The Opinions on Several Issues stipulates that the labor dispute arbitration committee shall accept any labor dispute between the employer and the employee, regardless of whether a labor contract is signed or not, as long as there is a factual labor relationship that meets the acceptance scope of the Regulations on Handling Labor Disputes in Enterprises.

3. What are the procedures for voluntarily dissolving the labor contract?

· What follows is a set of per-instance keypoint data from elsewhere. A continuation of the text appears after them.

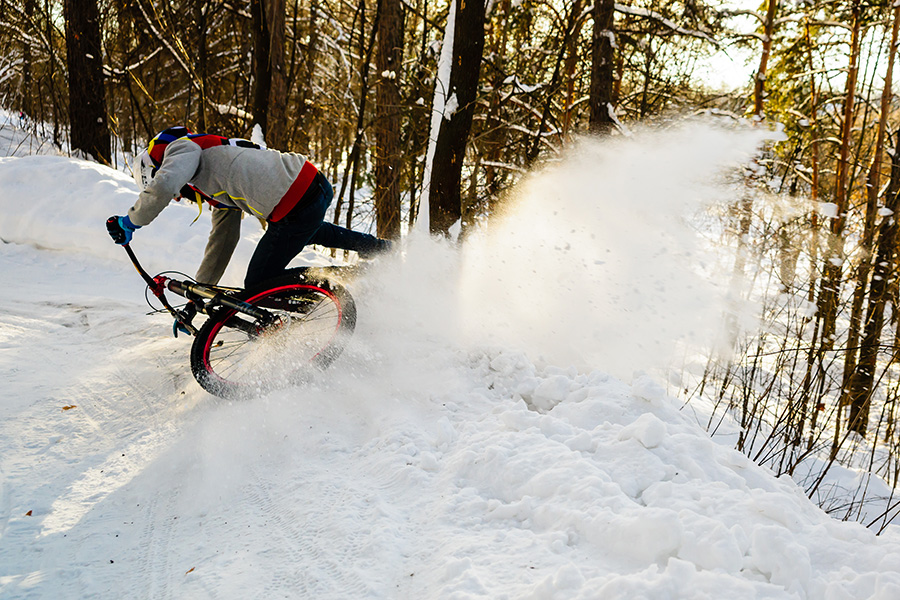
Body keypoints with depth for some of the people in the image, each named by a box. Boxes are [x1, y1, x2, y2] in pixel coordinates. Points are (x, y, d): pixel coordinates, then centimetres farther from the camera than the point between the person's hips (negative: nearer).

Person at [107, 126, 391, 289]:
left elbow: (163, 186, -16)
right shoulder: (217, 189, 31)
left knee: (258, 286, 6)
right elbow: (221, 244, 35)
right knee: (307, 230, 44)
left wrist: (129, 222, -1)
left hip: (296, 207, -10)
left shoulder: (182, 147, 6)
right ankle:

After the termination of the labor relationship between the employee and the employer, the employee and the employer shall perform the following procedures:

For workers, the following procedures should be handled when dissolving the labor contract:

1. Send a written notice of dissolution to the employer in advance according to the time and requirements stipulated in the Labor Law. Under normal circumstances, the laborer shall notify the employer in writing 30 days in advance if he terminates the labor contract in advance.

2. Handover of work and business.

3. Clean up the relationship between creditor's rights and debts.

For the employer, in addition to giving thirty days' notice of early termination, the following procedures should also be noted:

1, timely settlement of wages and economic compensation.

2. Handover of work and business.

3. Transfer of employee files and social insurance relationship.

4. Clean up the relationship between creditor's rights and debts.

5. Issue a certificate of termination or rescission of the labor contract, as a certificate for the employee to enjoy unemployment insurance benefits, unemployment registration and job registration according to regulations. The certificate shall specify the term of the labor contract, the date of termination or dissolution, and the work completed. At the request of the laborer, the employer can objectively explain the reasons for the termination of the labor contract in the certificate.

The above is about how to compensate for the restaurant work you arranged without signing a contract. We can understand that it is very important to have a labor contract in contemporary society. Now no matter where you work, you have to sign a labor contract. This knowledge is not difficult to understand. If you have any other questions, please consult a lawyer.